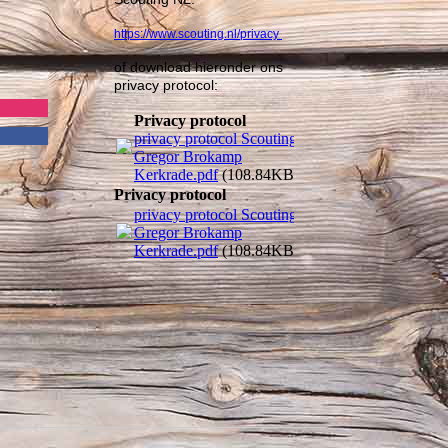
https://www.scouting.nl/privacy
of download hieronder ons
privacy protocol:
Privacy protocol
privacy protocol Scouting
Gregor Brokamp
Kerkrade.pdf
(108.84KB)
Privacy protocol
privacy protocol Scouting
Gregor Brokamp
Kerkrade.pdf
(108.84KB)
———
**What is being asked**
Write out the listing above in full, word for word, with no pictures.

**Expected output**
https://www.scouting.nl/privacy
of download hieronder ons
privacy protocol:
Privacy protocol
privacy protocol Scouting
Gregor Brokamp
Kerkrade.pdf
(108.84KB)
Privacy protocol
privacy protocol Scouting
Gregor Brokamp
Kerkrade.pdf
(108.84KB)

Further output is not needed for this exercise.